Moving Cultures, Transcultural Encounters
Tuesday, 28 October 2025, 2pm-4pm CET
Campus Westend, Hörsaalzentrum, room HZ 8
Co-organised by Prof. Dr. Nadia Butt and Prof. Dr. Barbara Alge, funded by ZIAF.
The lecture series is part of the Forum of Global Anglophone Literatures and Cultures.
Isabela de Aranzadi (Universidad Autónoma de Madrid, Spain)

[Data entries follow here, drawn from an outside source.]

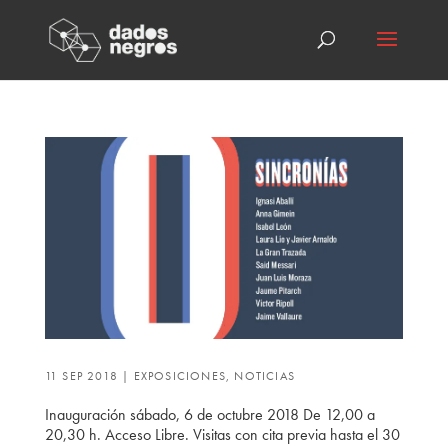
11 SEP 2018
|
EXPOSICIONES
,
NOTICIAS
Inauguración sábado, 6 de octubre 2018 De 12,00 a
20,30 h. Acceso Libre. Visitas con cita previa hasta el 30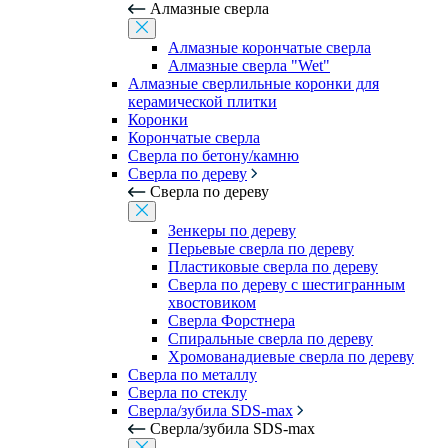
Алмазные сверла
Алмазные корончатые сверла
Алмазные сверла "Wet"
Алмазные сверлильные коронки для
керамической плитки
Коронки
Корончатые сверла
Сверла по бетону/камню
Сверла по дереву
Сверла по дереву
Зенкеры по дереву
Перьевые сверла по дереву
Пластиковые сверла по дереву
Сверла по дереву с шестигранным
хвостовиком
Сверла Форстнера
Спиральные сверла по дереву
Хромованадиевые сверла по дереву
Сверла по металлу
Сверла по стеклу
Сверла/зубила SDS-max
Сверла/зубила SDS-max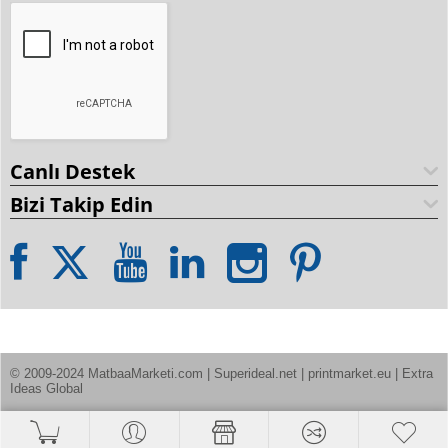
Canlı Destek
Bizi Takip Edin
© 2009-2024 MatbaaMarketi.com | Superideal.net | printmarket.eu | Extra 
Ideas Global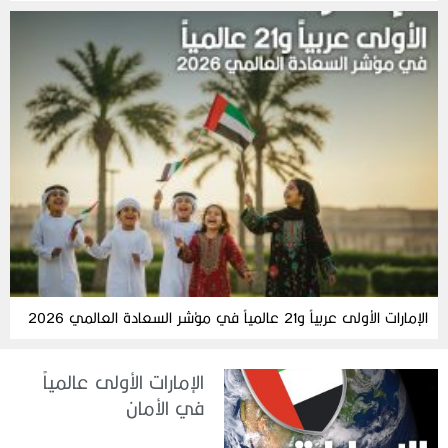
الإمارات الأولى عربياً و21 عالمياً في مؤشر السعادة العالمي 2026
الإمارات الأولى عالمياً
في الأمان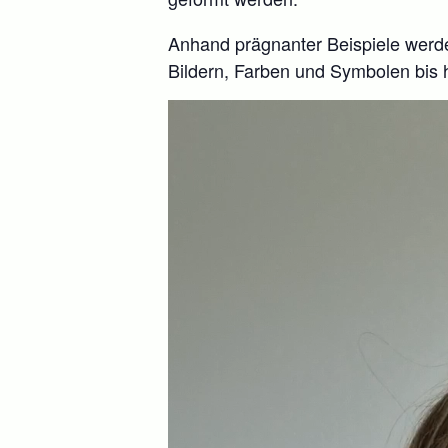
Anhand prägnanter Beispiele werden
Bildern, Farben und Symbolen bis 
Lecteur
vidéo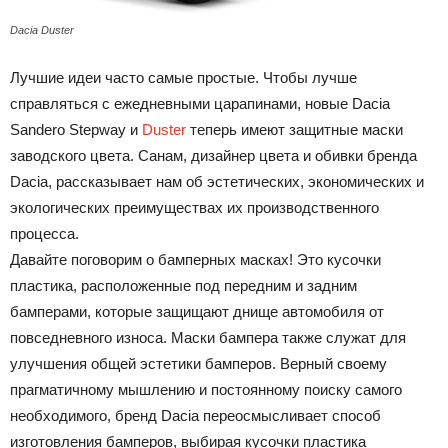
Dacia Duster
Лучшие идеи часто самые простые. Чтобы лучше
справляться с ежедневными царапинами, новые Dacia
Sandero Stepway и
Duster
теперь имеют защитные маски
заводского цвета. Санам, дизайнер цвета и обивки бренда
Dacia, рассказывает нам об эстетических, экономических и
экологических преимуществах их производственного
процесса.
Давайте поговорим о бамперных масках! Это кусочки
пластика, расположенные под передним и задним
бамперами, которые защищают днище автомобиля от
повседневного износа. Маски бампера также служат для
улучшения общей эстетики бамперов. Верный своему
прагматичному мышлению и постоянному поиску самого
необходимого, бренд Dacia переосмысливает способ
изготовления бамперов, выбирая кусочки пластика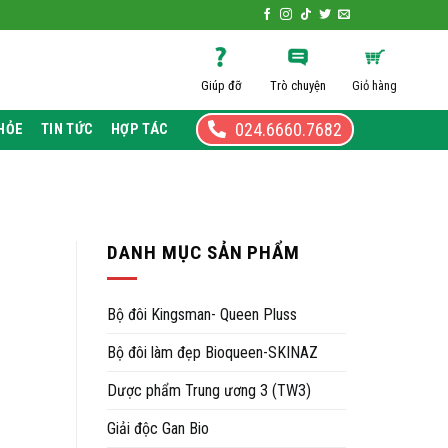
Giúp đỡ
Trò chuyện
Giỏ hàng
024.6660.7682
HỎE
TIN TỨC
HỢP TÁC
DANH MỤC SẢN PHẨM
Bộ đôi Kingsman- Queen Pluss
Bộ đôi làm đẹp Bioqueen-SKINAZ
Dược phẩm Trung ương 3 (TW3)
Giải độc Gan Bio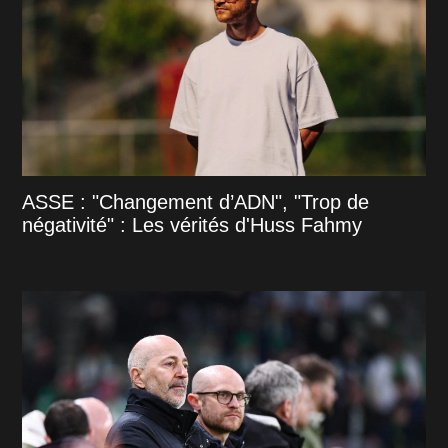
ASSE : "Changement d’ADN", "Trop de
négativité" : Les vérités d'Huss Fahmy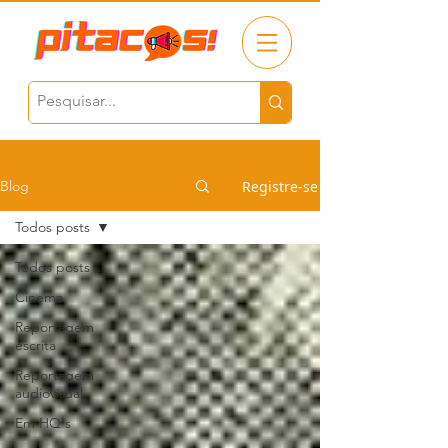
Registre-se
Blog
Todos posts
Todos posts
Cinema
Reportagem
escrita
Reportagem
audiovisual
Em HQ's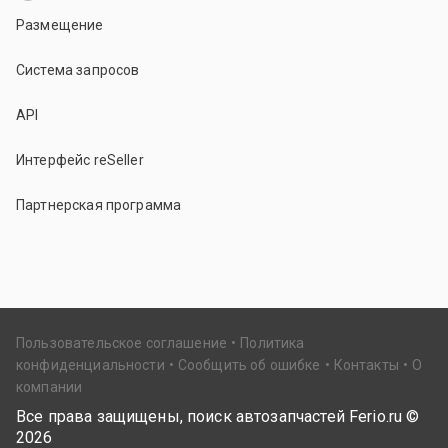
Размещение
Система запросов
API
Интерфейс reSeller
Партнерская программа
Пользовательское соглашение
Политика
конфиденциальности
Сообщить об ошибке
Контакты
О
компании
Все права защищены, поиск автозапчастей Ferio.ru ©
2026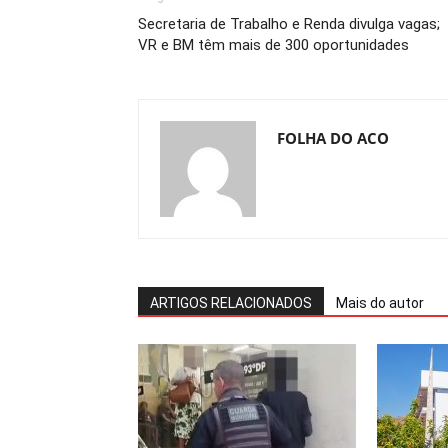
Secretaria de Trabalho e Renda divulga vagas;
VR e BM têm mais de 300 oportunidades
FOLHA DO ACO
ARTIGOS RELACIONADOS
Mais do autor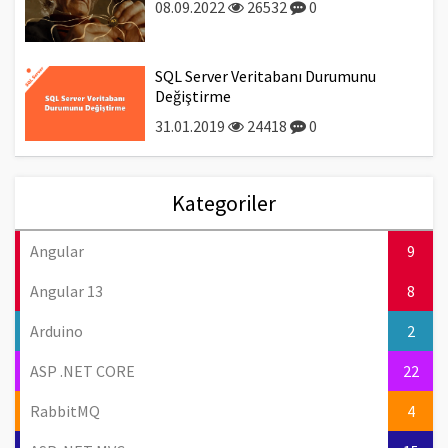
08.09.2022
26532
0
SQL Server Veritabanı Durumunu
Değiştirme
31.01.2019
24418
0
Kategoriler
Angular
9
Angular 13
8
Arduino
2
ASP .NET CORE
22
RabbitMQ
4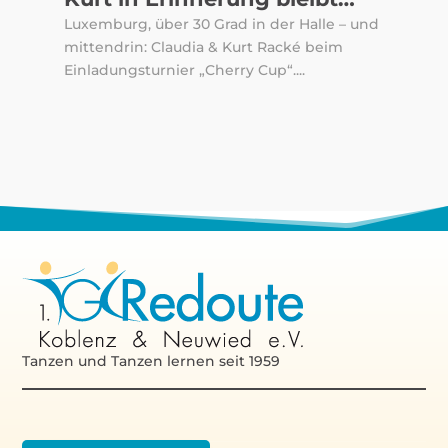
Luxemburg, über 30 Grad in der Halle – und
mittendrin: Claudia & Kurt Racké beim
Einladungsturnier „Cherry Cup“....
Tanzen und Tanzen lernen seit 1959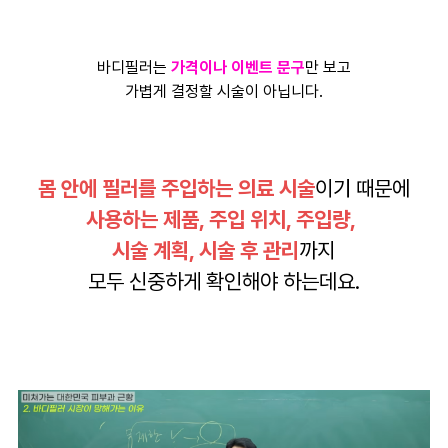
바디필러는
가격이나 이벤트 문구
만 보고
가볍게 결정할 시술이 아닙니다.
몸 안에 필러를 주입하는 의료 시술
이기 때문에
사용하는 제품, 주입 위치, 주입량,
시술 계획, 시술 후 관리
까지
모두 신중하게 확인해야 하는데요.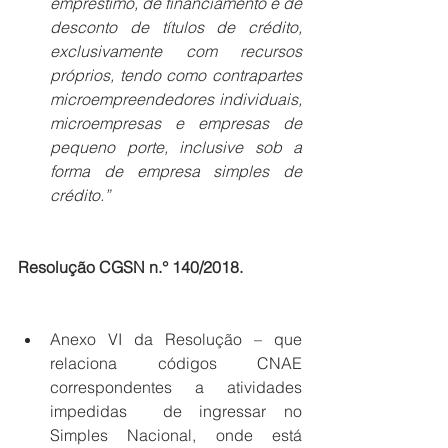
empréstimo, de financiamento e de 
desconto de títulos de crédito, 
exclusivamente com recursos 
próprios, tendo como contrapartes 
microempreendedores individuais, 
microempresas e empresas de 
pequeno porte, inclusive sob a 
forma de empresa simples de 
crédito.”
Resolução CGSN n.° 140/2018.
Anexo VI da Resolução – que 
relaciona códigos CNAE 
correspondentes a atividades 
impedidas  de ingressar no 
Simples Nacional, onde está 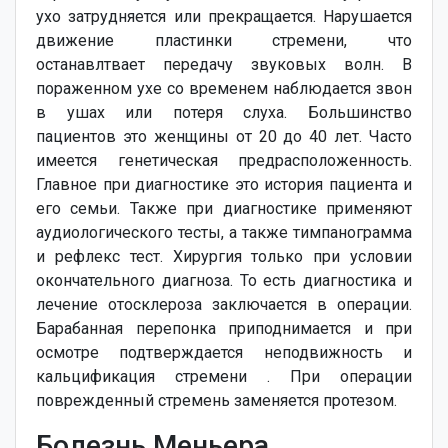
ухо затрудняется или прекращается. Нарушается
движение пластинки стремени, что
останавлтвает передачу звуковых волн. В
пораженном ухе со временем наблюдается звон
в ушах или потеря слуха. Большинство
пациентов это женщины от 20 до 40 лет. Часто
имеется генетическая предрасположенность.
Главное при диагностике это история пациента и
его семьи. Также при диагностике применяют
аудиологического тесты, а также тимпанограмма
и рефлекс тест. Хирургия только при условии
окончательного диагноза. То есть диагностика и
лечение отосклероза заключается в операции.
Барабанная перепонка приподнимается и при
осмотре подтверждается неподвижность и
кальцификация стремени . При операции
поврежденный стремень заменяется протезом.
Болезнь Меньера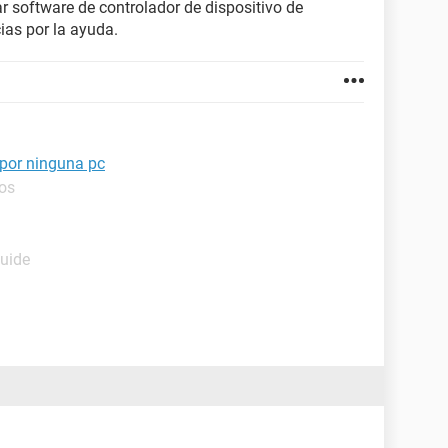
ar software de controlador de dispositivo de
as por la ayuda.
 por ninguna pc
ros
Guide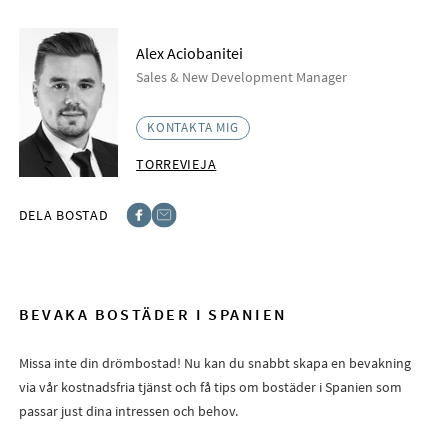
Alex Aciobanitei
Sales & New Development Manager
KONTAKTA MIG
TORREVIEJA
DELA BOSTAD
Facebook
E-post
BEVAKA BOSTÄDER I SPANIEN
Missa inte din drömbostad! Nu kan du snabbt skapa en bevakning
via vår kostnadsfria tjänst och få tips om bostäder i Spanien som
passar just dina intressen och behov.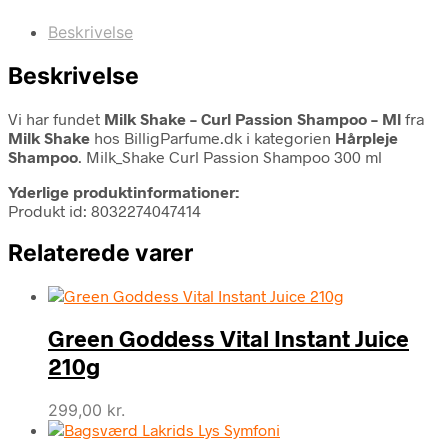
Beskrivelse
Beskrivelse
Vi har fundet
Milk Shake – Curl Passion Shampoo – Ml
fra
Milk Shake
hos BilligParfume.dk i kategorien
Hårpleje
Shampoo
. Milk_Shake Curl Passion Shampoo 300 ml
Yderlige produktinformationer:
Produkt id: 8032274047414
Relaterede varer
Green Goddess Vital Instant Juice
210g
299,00
kr.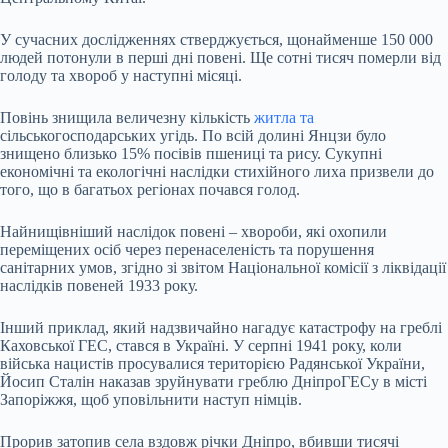
У сучасних дослідженнях стверджується, щонайменше 150 000
людей потонули в перші дні повені. Ще сотні тисяч померли від
голоду та хвороб у наступні місяці.
Повінь знищила величезну кількість
житла та
сільськогосподарських угідь. По всій долині Янцзи було
знищено близько 15% посівів пшениці та рису. Сукупні
економічні та екологічні наслідки стихійного лиха призвели до
того, що в багатьох регіонах почався голод.
Найнищівніший наслідок повені – хвороби, які охопили
переміщених осіб через перенаселеність та порушення
санітарних умов, згідно зі звітом Національної комісії з ліквідації
наслідків повеней 1933 року.
Інший приклад, який надзвичайно нагадує катастрофу на греблі
Каховської ГЕС, стався в Україні. У серпні 1941 року, коли
війська нацистів просувалися територією Радянської України,
Йосип Сталін наказав зруйнувати греблю ДніпроГЕСу в місті
Запоріжжя, щоб уповільнити наступ німців.
Прорив затопив села вздовж річки Дніпро, вбивши тисячі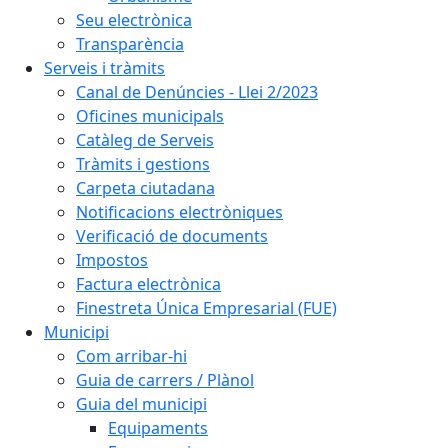
Seu electrònica
Transparència
Serveis i tràmits
Canal de Denúncies - Llei 2/2023
Oficines municipals
Catàleg de Serveis
Tràmits i gestions
Carpeta ciutadana
Notificacions electròniques
Verificació de documents
Impostos
Factura electrònica
Finestreta Única Empresarial (FUE)
Municipi
Com arribar-hi
Guia de carrers / Plànol
Guia del municipi
Equipaments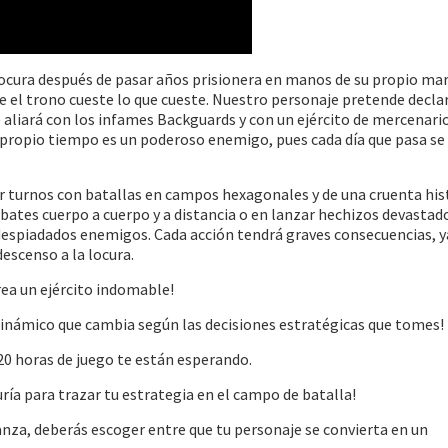
locura después de pasar años prisionera en manos de su propio mar
le el trono cueste lo que cueste. Nuestro personaje pretende decla
e aliará con los infames Backguards y con un ejército de mercenario
 propio tiempo es un poderoso enemigo, pues cada día que pasa se 
r turnos con batallas en campos hexagonales y de una cruenta his
bates cuerpo a cuerpo y a distancia o en lanzar hechizos devastad
 despiadados enemigos. Cada acción tendrá graves consecuencias, y
escenso a la locura.
ea un ejército indomable!
námico que cambia según las decisiones estratégicas que tomes!
20 horas de juego te están esperando.
ría para trazar tu estrategia en el campo de batalla!
nza, deberás escoger entre que tu personaje se convierta en un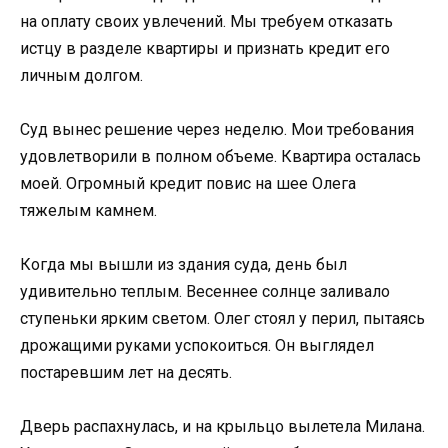
на оплату своих увлечений. Мы требуем отказать
истцу в разделе квартиры и признать кредит его
личным долгом.
Суд вынес решение через неделю. Мои требования
удовлетворили в полном объеме. Квартира осталась
моей. Огромный кредит повис на шее Олега
тяжелым камнем.
Когда мы вышли из здания суда, день был
удивительно теплым. Весеннее солнце заливало
ступеньки ярким светом. Олег стоял у перил, пытаясь
дрожащими руками успокоиться. Он выглядел
постаревшим лет на десять.
Дверь распахнулась, и на крыльцо вылетела Милана.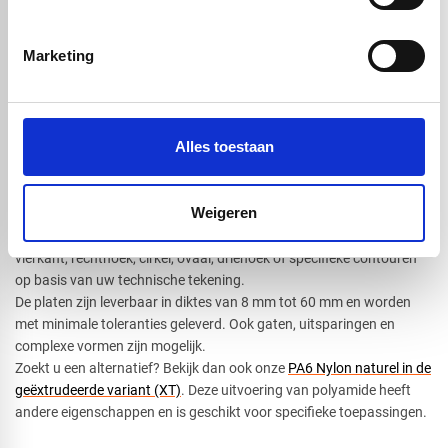
Machineonderdelen voor hoge belasting
Afdichtringen en beschermkappen
Marketing
Dankzij de uitstekende eigenschappen wordt deze technische
kunststof breed gebruikt in de industrie, machinebouw en
transportsector.
Meer alternatieven bekijken? Bekijk al onze
technische kunststoffen
.
Alles toestaan
Maatwerk bij Vos Kunstatoffen
Weigeren
Bij Vos Kunststoffen bestelt u PA6 Nylon platenzwart in de GS-
variant volledig op maat. Wij leveren in elke gewenste vorm:
vierkant, rechthoek, cirkel, ovaal, driehoek of specifieke contouren
op basis van uw technische tekening.
De platen zijn leverbaar in diktes van 8 mm tot 60 mm en worden
met minimale toleranties geleverd. Ook gaten, uitsparingen en
complexe vormen zijn mogelijk.
Zoekt u een alternatief? Bekijk dan ook onze
PA6 Nylon naturel in de
geëxtrudeerde variant (XT)
. Deze uitvoering van polyamide heeft
andere eigenschappen en is geschikt voor specifieke toepassingen.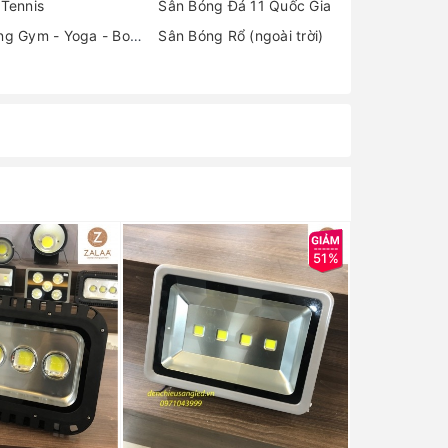
 Tennis
Sân Bóng Đá 11 Quốc Gia
Phòng Gym - Yoga - Boxing
Sân Bóng Rổ (ngoài trời)
51%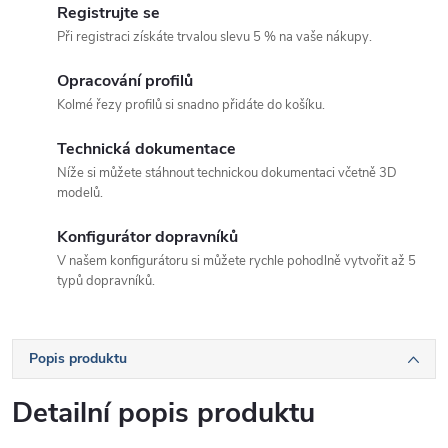
Registrujte se
Při registraci získáte trvalou slevu 5 % na vaše nákupy.
Opracování profilů
Kolmé řezy profilů si snadno přidáte do košíku.
Technická dokumentace
Níže si můžete stáhnout technickou dokumentaci včetně 3D
modelů.
Konfigurátor dopravníků
V našem konfigurátoru si můžete rychle pohodlně vytvořit až 5
typů dopravníků.
Popis produktu
Detailní popis produktu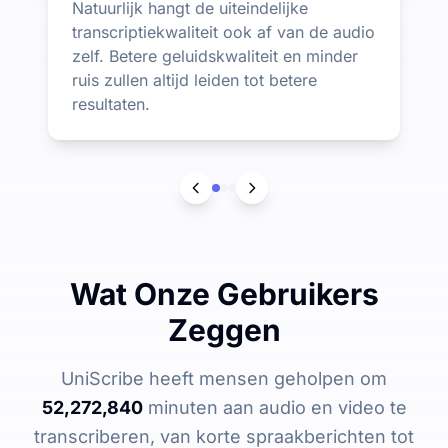
Natuurlijk hangt de uiteindelijke
transcriptiekwaliteit ook af van de audio
zelf. Betere geluidskwaliteit en minder
ruis zullen altijd leiden tot betere
resultaten.
Wat Onze Gebruikers
Zeggen
UniScribe heeft mensen geholpen om
52,272,840
minuten aan audio en video te
transcriberen, van korte spraakberichten tot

In Equatorial Guinea, two groups of black Africans have undergone a process of creolization: the Krio-Fernandino (since the early 19th century) and the Annobonese (since the early 16th century). Establishing the roots and routes of their musical cultures within a broader Afro-Atlantic context, through historical and ethnomusicological research, we try to shed light on the perceptions and meanings of their expressions (Cumbé, dadj’i, Kunkí, Ñánkue-or Bonkó- and Maringa), in relation to their own memory and their identity. The back to Africa populations and his descendants (at the origin of the formation of the Krio-Fernandino group), suffered processes involving both abolitionism and early colonialism. They shared with other black Atlantic subsystems deep levels cultural principles (Mintz and Price, 1993) and developed by their contact with Europeans in some sense a “double consciousness” (Gilroy, 1993). Using a transatlantic and transnational perspective, we analyse these Afro-Atlantic itineraries and Bioko’s connection with Sierra Leone, Jamaica, Cuba and other parts of Africa, in a historical colonial relationship with Spain, Great Britain and Portugal. Following the “rhizome metaphor” (Matory, 2001), the dialogue between Africa and its diaspora has generated new cultural expressions and discourses, which emerged during the process of identity construction. In the context we are dealing with, African music develops in a complex space of “circular” (Collins, 2007), or “reverse diaspora” (Bilby, 2011) relationships. These musical and ritual elements have been reinvented to be transformed, because of the kaleidoscopic nature of identity (Röschenthaler, 2011) in a particular construction of the past.
Bio Note:
Born in Equatorial Guinea. Professor of Ethnomusicology and African Music at the Universidad Autónoma de Madrid. Extraordinary Doctorate Award in Musicology. Sociologist, historian and pianist. She has done fieldwork in Equatorial Guinea, Cuba, Ghana and Sierra Leone, researching in musical Atlantic itineraries.
Her book Instrumentos musicales de las etnias de Guinea Ecuatorial (2009), has been translated into French in L’Harmattan (2019) for having common ethnic groups in Cameroon and Gabon. She has coordinated the recording of music in Equatorial Guinea for BBC- RADIO 3- WORLD ROUTES. Pianist and composer, she has participated in Jazz Festivals.